== Assignment ==
Would you please output all the records exactly as given? Pictures should not appear in the copy.

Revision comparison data
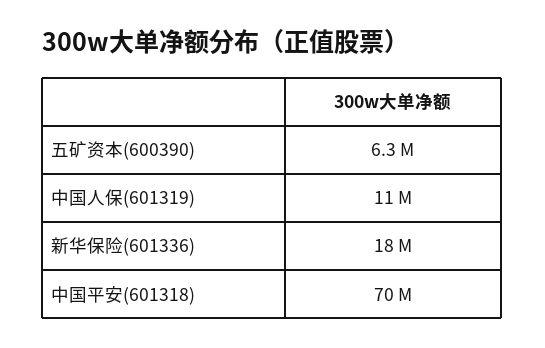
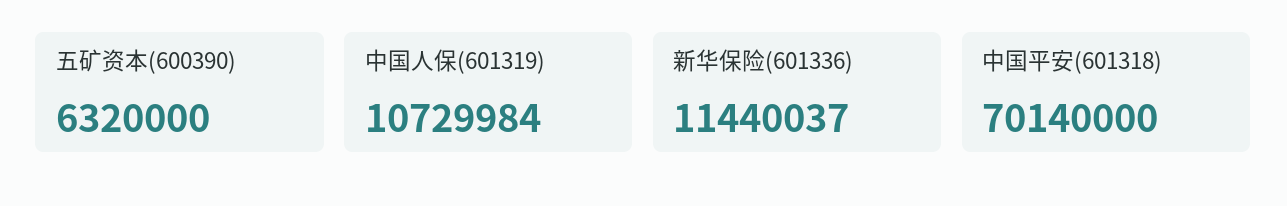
  {
    "五矿资本(600390)": 6320000,
    "中国人保(601319)": 10729984,
-   "新华保险(601336)": 18000000,
+   "新华保险(601336)": 11440037,
    "中国平安(601318)": 70140000
  }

== Response to the task ==
  {
    "五矿资本(600390)": 6320000,
    "中国人保(601319)": 10729984,
-   "新华保险(601336)": 18000000,
+   "新华保险(601336)": 11440037,
    "中国平安(601318)": 70140000
  }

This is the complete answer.